怖いのは、人件費でけっこうな額が出てしまっている場合ですね。本当は「人を辞めさせてほしい」と言いたいところですが、それはなかなか難しいですよね。そうなると売り上げを上げるしかなくなりますが、他に削れるところを探すということもしていきます。
黒田さんのようなアプローチは珍しいのではないでしょうか。
黒田:他のコンサルタントとの違いとしては、やり口を固めていないところだと思います。
コンサルタントの中には対策ありきで企業に入っていく人もいますが、私はそれはやりたくありません。私は出血点を見つけることはできますが、出血している動脈に私の手が届かない場合は他の人にお願いします。自分の手が届くところであれば、まずは応急処置をします。
黒田さんの分析力の源泉はどこに?
黒田:私は物事の仕組みが分かっていないと嫌だという性格です。
例えば事業を見たときに、「ここをこうすればこう変わる」というストーリーを自分の中で作れていないと嫌ですね。ですから「ここだけを直してほしい」と言われるのは嫌かもしれません。
要因=現象ではなく、そこにはたくさんのブラックボックスがありますよね。そこにはたくさんのポイントがありますが、黒田さんはそのブラックボックスの流れを感覚としてつかみやすい方なんですね。
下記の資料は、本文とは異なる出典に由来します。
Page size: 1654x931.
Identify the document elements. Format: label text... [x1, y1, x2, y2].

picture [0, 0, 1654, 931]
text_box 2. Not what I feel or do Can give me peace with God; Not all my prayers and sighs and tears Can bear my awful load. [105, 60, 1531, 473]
黒田: マクロで見るものとミクロで積み上げるものの差が、あまり大きくならないように考えることができる、ということかもしれません。ミクロで積み上げたものとマクロを比べる、という感覚がとても好きですね。
黒田さんは感覚も大切にしているけれども、その現象には要因があるということも常に見ているから、その根拠を積み上げていきながらその人の未来を考えてアドバイスしてくれるのですね。そして世の中の変動に合わせてそのシミュレーションも変えてくれるから、長いお付き合いができるということですね。
黒田: 金融工学をやっていたときも、「せいぜいこの範囲で収まるはず」という予想を持ちながら分析を行うのが重要だと考えていました。
世の中が変化した場合も同じで、これまでの状況と変わっていることもよくあります。私の場合は「今はこの範囲だろう」ということを比較的早く認識することができると思います。
変化に素早く対応できる、ということが重要ですね。
黒田:そこは「勘」としか言えないのですが、もちろん検証もしています。
新しいことに対する検証は時間がかかってしまうので、その点はリスクでもありますね。
科学分析官みたいなコンサルティングですね(笑)。
黒田:だからこそ、仕事を面白いと思っているのかもしれませんね。
自覚している強みとは。お客さんからよく言われる言葉など教えてください。
黒田:お客さんからは「よく見ているね」と言われることがあります。マーケット分析をすることがありますが、その業界の中でバリバリ仕事をしている人に説明をするので、当然ながらその人は知っていることが多くなります。しかしそれをきちんと言語化して伝えるのは、喜ばれることも多いですね。
それは第三者目線で見ているというよりは、繋がりや仕組みを自分なりの解釈をして伝えることで喜んでもらえます。もちろん間違えている部分は直されることもありますが…。
お客さんも再認識できることがある、ということですね。
黒田:整理をして改めて見える化する、というと大げさかもしれませんが、自分の中で仕組み化をして、体系化して示しているという点で信頼を得られているのかもしれません。